_RECORDED INFORMATION_
- - -
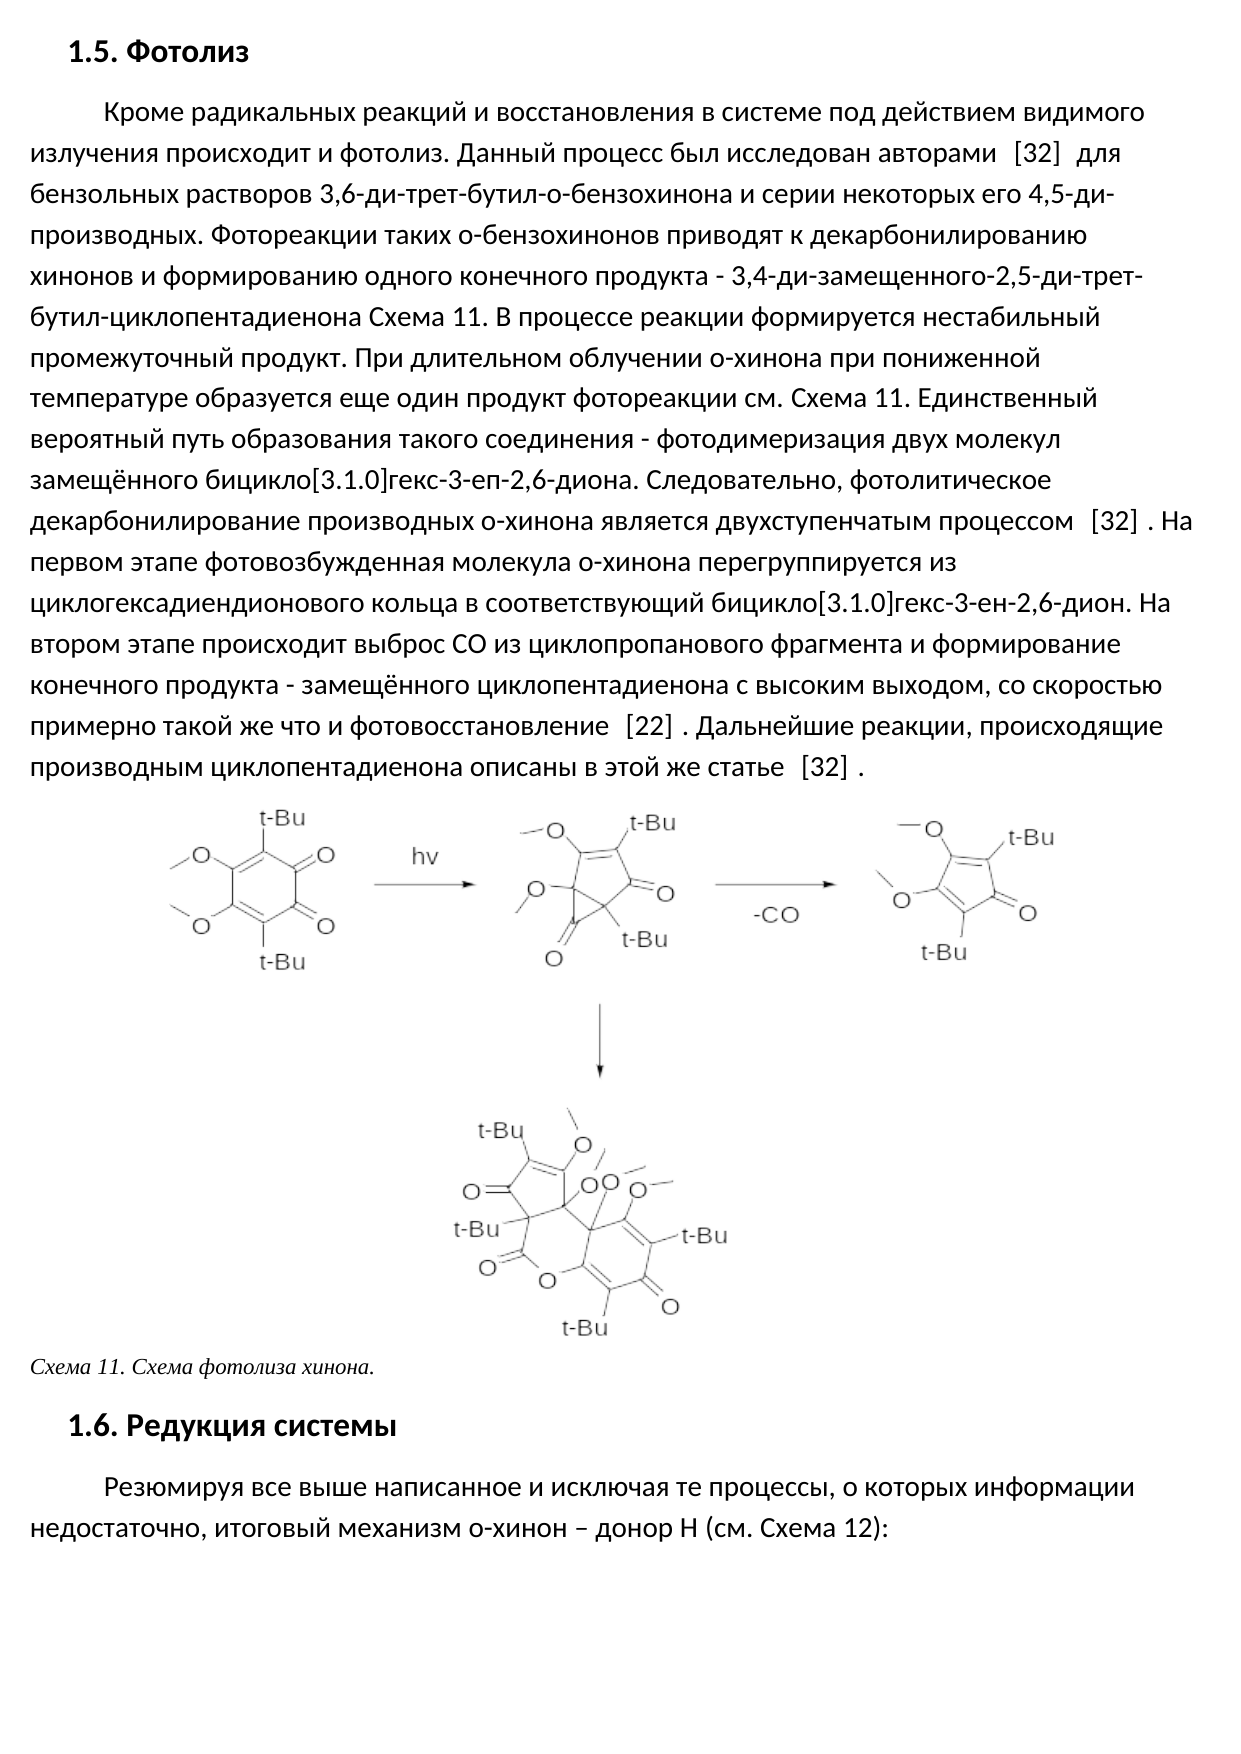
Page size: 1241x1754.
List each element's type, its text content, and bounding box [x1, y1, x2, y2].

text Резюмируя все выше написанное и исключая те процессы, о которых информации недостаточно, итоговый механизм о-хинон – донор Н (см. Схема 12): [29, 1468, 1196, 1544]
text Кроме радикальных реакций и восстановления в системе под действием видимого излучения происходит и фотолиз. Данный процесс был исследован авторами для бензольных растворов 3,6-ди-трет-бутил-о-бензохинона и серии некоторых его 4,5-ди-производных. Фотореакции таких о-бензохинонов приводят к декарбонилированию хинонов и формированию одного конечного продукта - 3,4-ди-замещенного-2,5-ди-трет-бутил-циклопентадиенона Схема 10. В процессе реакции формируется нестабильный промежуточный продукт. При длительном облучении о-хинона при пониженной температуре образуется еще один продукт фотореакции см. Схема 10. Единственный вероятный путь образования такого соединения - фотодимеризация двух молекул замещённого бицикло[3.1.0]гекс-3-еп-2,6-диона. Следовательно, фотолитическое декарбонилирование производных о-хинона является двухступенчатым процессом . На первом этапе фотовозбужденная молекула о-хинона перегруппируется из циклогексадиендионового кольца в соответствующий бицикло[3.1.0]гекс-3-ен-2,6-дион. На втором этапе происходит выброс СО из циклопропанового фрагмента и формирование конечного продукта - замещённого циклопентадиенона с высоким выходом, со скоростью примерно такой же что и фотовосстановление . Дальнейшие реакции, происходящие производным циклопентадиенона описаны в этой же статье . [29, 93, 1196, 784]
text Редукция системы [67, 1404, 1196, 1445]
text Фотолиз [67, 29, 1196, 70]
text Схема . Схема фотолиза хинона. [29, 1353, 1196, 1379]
- - -
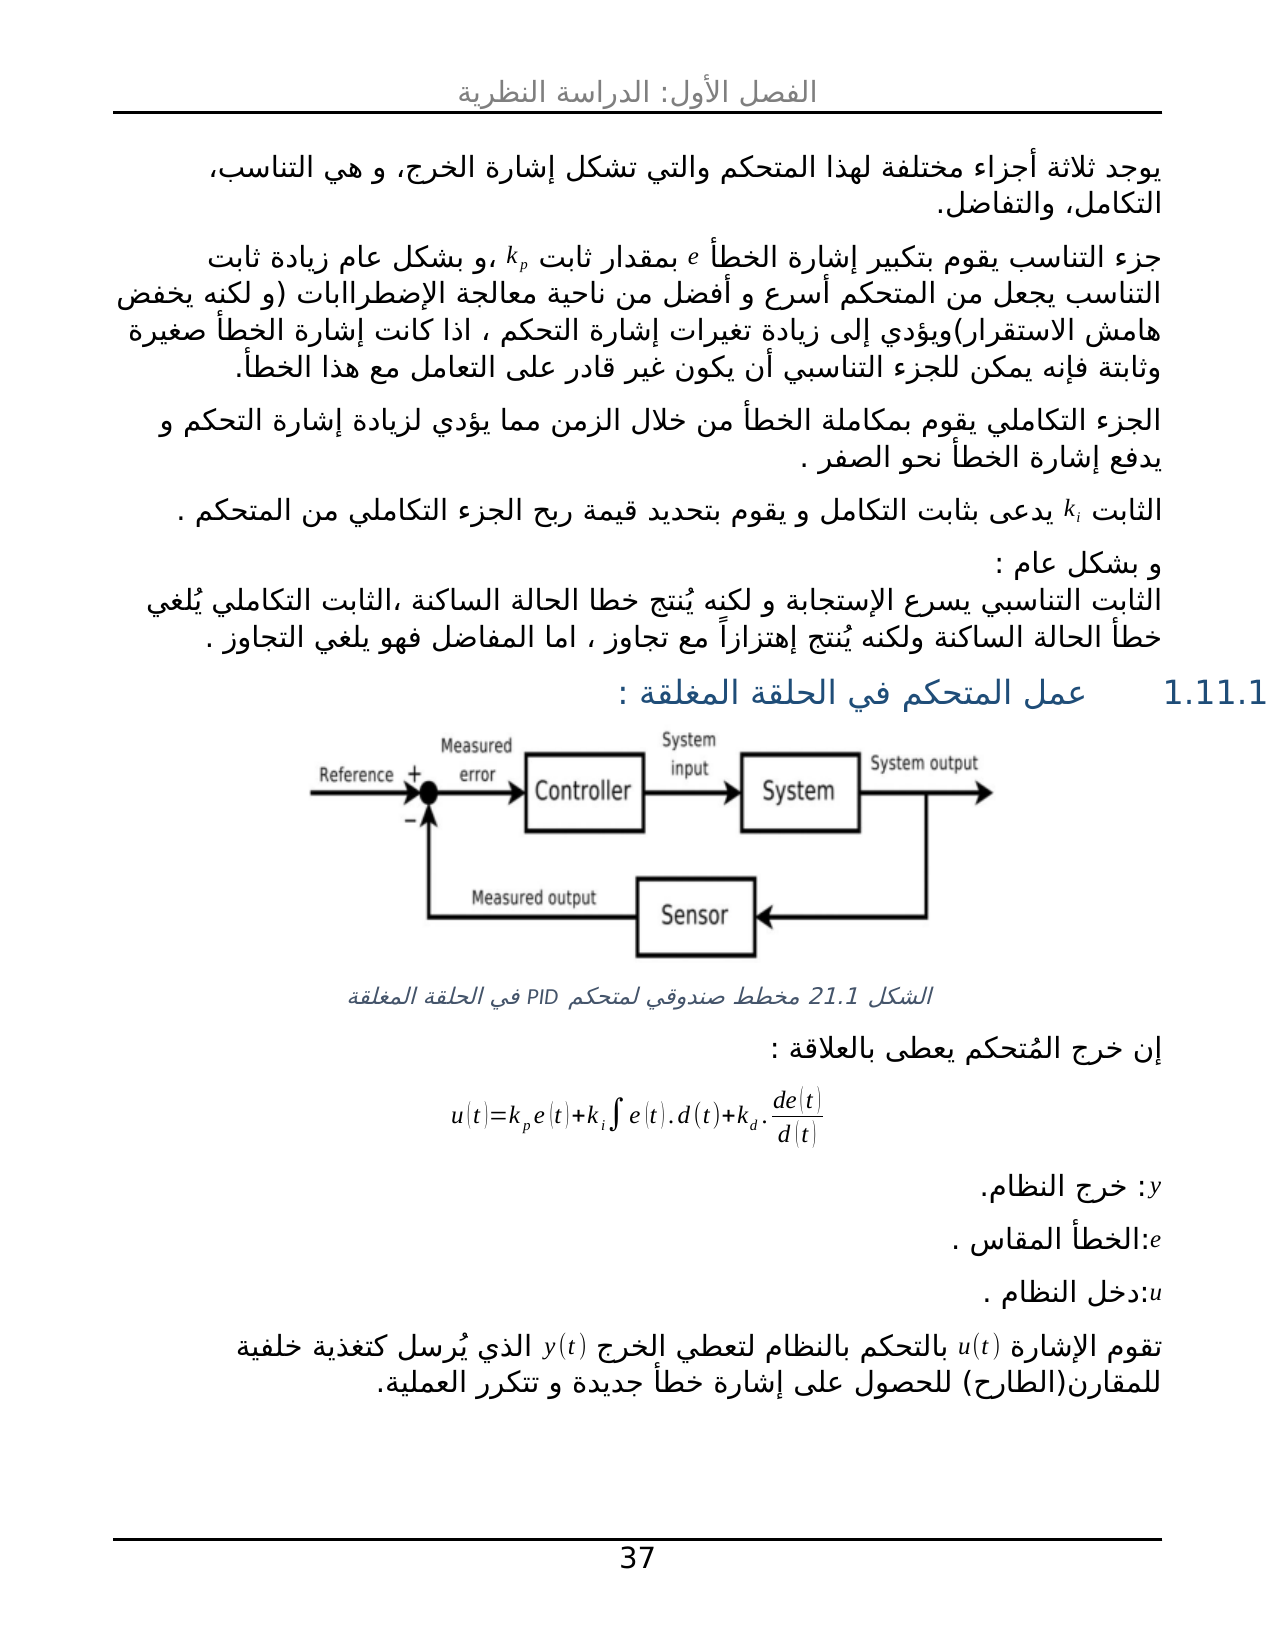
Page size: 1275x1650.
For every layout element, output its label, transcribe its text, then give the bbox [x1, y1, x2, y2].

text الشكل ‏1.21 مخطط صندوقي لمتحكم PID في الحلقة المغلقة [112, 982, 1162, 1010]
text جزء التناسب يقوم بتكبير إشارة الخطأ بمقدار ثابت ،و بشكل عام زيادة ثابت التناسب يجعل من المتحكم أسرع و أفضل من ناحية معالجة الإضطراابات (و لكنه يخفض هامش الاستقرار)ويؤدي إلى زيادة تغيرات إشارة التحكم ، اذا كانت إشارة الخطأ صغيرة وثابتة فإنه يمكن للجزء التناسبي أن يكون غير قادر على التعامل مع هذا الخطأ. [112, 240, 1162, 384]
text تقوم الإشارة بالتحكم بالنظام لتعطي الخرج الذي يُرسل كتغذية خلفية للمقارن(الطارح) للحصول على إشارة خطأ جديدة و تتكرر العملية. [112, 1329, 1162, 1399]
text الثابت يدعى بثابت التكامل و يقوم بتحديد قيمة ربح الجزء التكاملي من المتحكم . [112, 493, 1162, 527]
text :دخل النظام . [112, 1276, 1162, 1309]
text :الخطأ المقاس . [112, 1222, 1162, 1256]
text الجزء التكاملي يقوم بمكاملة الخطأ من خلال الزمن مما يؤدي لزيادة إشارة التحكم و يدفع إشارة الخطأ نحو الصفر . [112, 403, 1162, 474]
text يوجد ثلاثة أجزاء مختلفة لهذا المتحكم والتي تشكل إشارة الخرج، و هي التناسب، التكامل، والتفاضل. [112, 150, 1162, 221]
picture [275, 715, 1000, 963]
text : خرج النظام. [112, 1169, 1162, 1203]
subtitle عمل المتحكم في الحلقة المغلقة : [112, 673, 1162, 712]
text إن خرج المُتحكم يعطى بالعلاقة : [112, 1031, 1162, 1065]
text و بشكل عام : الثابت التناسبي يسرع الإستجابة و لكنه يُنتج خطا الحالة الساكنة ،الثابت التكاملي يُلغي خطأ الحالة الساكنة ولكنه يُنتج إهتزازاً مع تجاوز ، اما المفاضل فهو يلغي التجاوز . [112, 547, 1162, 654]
- - -
All lines above in which the word "المغلقة" occurs should be identified and copied.

_REPLY TO THE TASK_
text الشكل ‏1.21 مخطط صندوقي لمتحكم PID في الحلقة المغلقة [112, 982, 1162, 1010]
subtitle عمل المتحكم في الحلقة المغلقة : [112, 673, 1162, 712]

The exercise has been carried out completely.